/chd

Go implementation of compress, hash, and displace (CHD) algorithm

Primary LanguageGoMIT LicenseMIT

chd

Package chd implements the compress, hash, and displace (CHD) minimal perfect hash algorithm described in Hash, displace, and compress by Botelho et al. It provides a map builder that manages adding of items and map creation.

Installation

go get github.com/robskie/chd

Example

To create a map, you need to first use a map builder which is where you will add your items. After you have added all your items, you'll need to call Build from the map builder to create a map. If you have a large number of items, like more than a hundred thousand, building the map would take a while (from a few seconds to several minutes) to finish.

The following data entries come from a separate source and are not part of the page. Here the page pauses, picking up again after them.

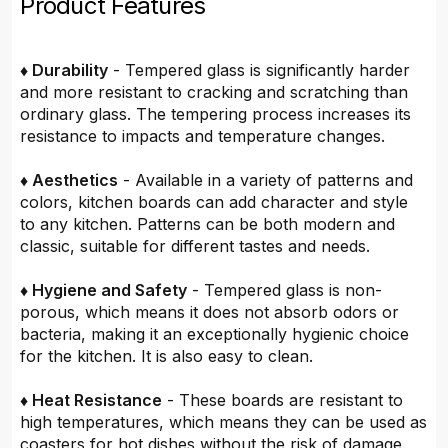
Product Features
♦ Durability
- Tempered glass is significantly harder
and more resistant to cracking and scratching than
ordinary glass. The tempering process increases its
resistance to impacts and temperature changes.
♦ Aesthetics
- Available in a variety of patterns and
colors, kitchen boards can add character and style
to any kitchen. Patterns can be both modern and
classic, suitable for different tastes and needs.
♦ Hygiene and Safety
- Tempered glass is non-
porous, which means it does not absorb odors or
bacteria, making it an exceptionally hygienic choice
for the kitchen. It is also easy to clean.
♦ Heat Resistance
- These boards are resistant to
high temperatures, which means they can be used as
coasters for hot dishes without the risk of damage.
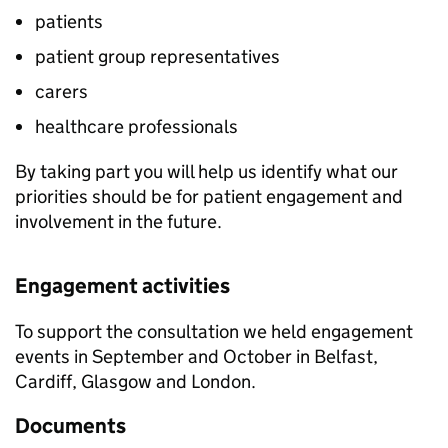
patients
patient group representatives
carers
healthcare professionals
By taking part you will help us identify what our
priorities should be for patient engagement and
involvement in the future.
Engagement activities
To support the consultation we held engagement
events in September and October in Belfast,
Cardiff, Glasgow and London.
Documents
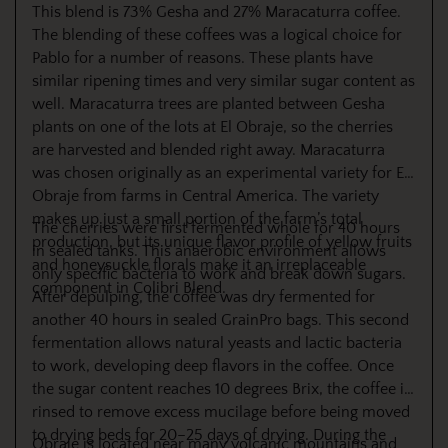
This blend is 73% Gesha and 27% Maracaturra coffee.
The blending of these coffees was a logical choice for
Pablo for a number of reasons. These plants have
similar ripening times and very similar sugar content as
well. Maracaturra trees are planted between Gesha
plants on one of the lots at El Obraje, so the cherries
are harvested and blended right away. Maracaturra
was chosen originally as an experimental variety for El
Obraje from farms in Central America. The variety
makes up just a small portion of the farm’s total
The cherries were first fermented whole for 40 hours
production, but its unique flavor profile of yellow fruits
in sealed tanks. This anaerobic environment allows
and honeysuckle florals make it an irreplaceable
only specific bacteria to work and break down sugars.
component in Colibri Blend.
After depulping, the coffee was dry fermented for
another 40 hours in sealed GrainPro bags. This second
fermentation allows natural yeasts and lactic bacteria
to work, developing deep flavors in the coffee. Once
the sugar content reaches 10 degrees Brix, the coffee is
rinsed to remove excess mucilage before being moved
to drying beds for 20–25 days of drying. During the
Obraje is located near many volcanic mountains and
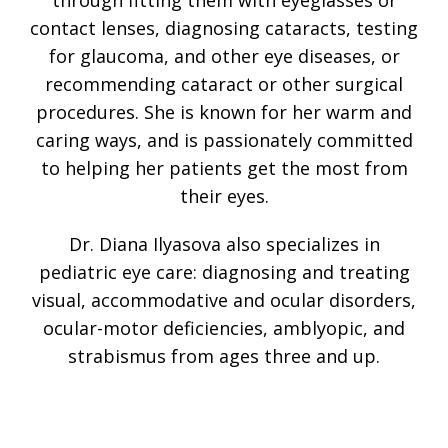
through fitting them with eyeglasses or
contact lenses, diagnosing cataracts, testing
for glaucoma, and other eye diseases, or
recommending cataract or other surgical
procedures. She is known for her warm and
caring ways, and is passionately committed
to helping her patients get the most from
their eyes.
Dr. Diana Ilyasova also specializes in
pediatric eye care: diagnosing and treating
visual, accommodative and ocular disorders,
ocular-motor deficiencies, amblyopic, and
strabismus from ages three and up.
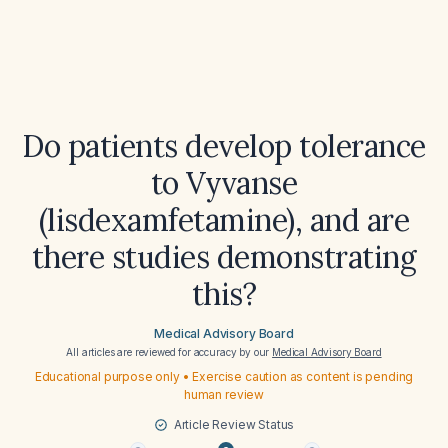
Do patients develop tolerance
to Vyvanse
(lisdexamfetamine), and are
there studies demonstrating
this?
Medical Advisory Board
All articles are reviewed for accuracy by our
Medical Advisory Board
Educational purpose only • Exercise caution as content is pending
human review
Article Review Status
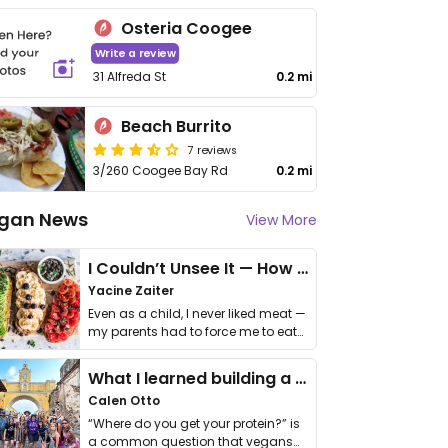
Osteria Coogee
Write a review
31 Alfreda St
0.2 mi
Beach Burrito
7 reviews
3/260 Coogee Bay Rd
0.2 mi
gan News
View More
I Couldn’t Unsee It — How Thailand Turned My Beliefs Into Action⁠
Yacine Zaiter
Even as a child, I never liked meat —
my parents had to force me to eat
it. I …
What I learned building a queer vegan travel brand
Calen Otto
“Where do you get your protein?” is
a common question that vegans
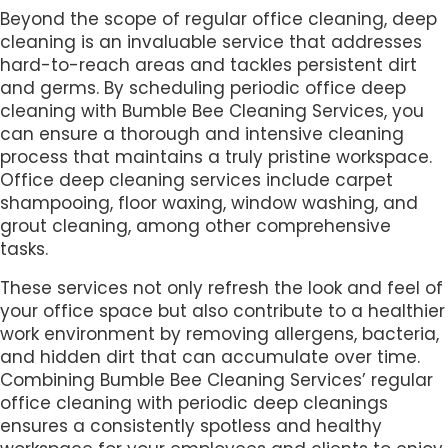
Beyond the scope of regular office cleaning, deep
cleaning is an invaluable service that addresses
hard-to-reach areas and tackles persistent dirt
and germs. By scheduling periodic office deep
cleaning with Bumble Bee Cleaning Services, you
can ensure a thorough and intensive cleaning
process that maintains a truly pristine workspace.
Office deep cleaning services include carpet
shampooing, floor waxing, window washing, and
grout cleaning, among other comprehensive
tasks.
These services not only refresh the look and feel of
your office space but also contribute to a healthier
work environment by removing allergens, bacteria,
and hidden dirt that can accumulate over time.
Combining Bumble Bee Cleaning Services’ regular
office cleaning with periodic deep cleanings
ensures a consistently spotless and healthy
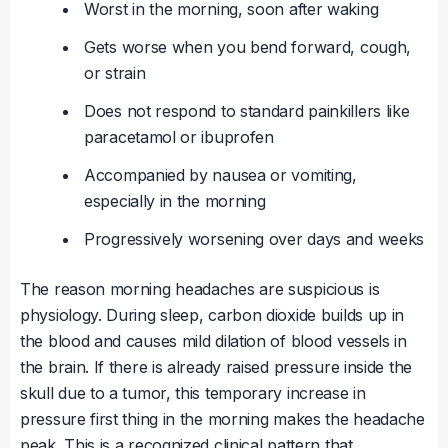
Worst in the morning, soon after waking
Gets worse when you bend forward, cough,
or strain
Does not respond to standard painkillers like
paracetamol or ibuprofen
Accompanied by nausea or vomiting,
especially in the morning
Progressively worsening over days and weeks
The reason morning headaches are suspicious is
physiology. During sleep, carbon dioxide builds up in
the blood and causes mild dilation of blood vessels in
the brain. If there is already raised pressure inside the
skull due to a tumor, this temporary increase in
pressure first thing in the morning makes the headache
peak. This is a recognized clinical pattern that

import "github.com/robskie/chd"

// Sample Item structure
type Item struct {
  Key   string
  Value int
}

items := []Item{
  {"ab", 0},
  {"cd", 1},
  {"ef", 2},
  {"gh", 3},
  {"ij", 4},
  {"kl", 5},
}

// Create a builder and add keys to it
builder := NewBuilder(nil)
for _, item := range items {
  builder.Add([]byte(item.Key))
}

// Build the map
m, _ := builder.Build()

// Rearrange items according to its map index
items = append(items, make([]Item, m.Cap()-len(items))...)
for i := 0; i < len(items); {
  idx := m.Get([]byte(items[i].key))

  if i != idx && len(items[i].key) > 0 {
    items[i], items[idx] = items[idx], items[i]
    continue
  }

  i++
}

// Do something useful with the map

You can also serialize a map and deserialize it later by using Map.Read and Map.Write methods. Like the Builder.Build method, you need to pass a succinct array that implements CompactArray when deserializing. This should be the same as the one used in building the map.

// Serialize the map
w, _ := os.Create("mymap.dat")
m.Write(w)

// Afterwards, you can deserialize it
r, _ := os.Open("mymap.dat")
nm := chd.NewMap()
nm.Read(r)

// Do something useful with the map

API Reference

Godoc documentation can be found here.

Benchmarks

A Core i5 running at 2.3GHz is used for these benchmarks. You can see here that Builder.Build's running time is directly proportional to the number of keys while the Map.Get's execution time is dependent on the speed of the CompactArray used to create the map.

You can run these benchmarks on your machine by typing this command go test github.com/robskie/chd -bench=.* in terminal.

BenchmarkBuild10KKeys-4           30       46166731 ns/op
BenchmarkBuild100KKeys-4           2      672838604 ns/op
BenchmarkBuild1MKeys-4             1    13144765689 ns/op
BenchmarkMapGet100KKeys-4   10000000            133 ns/op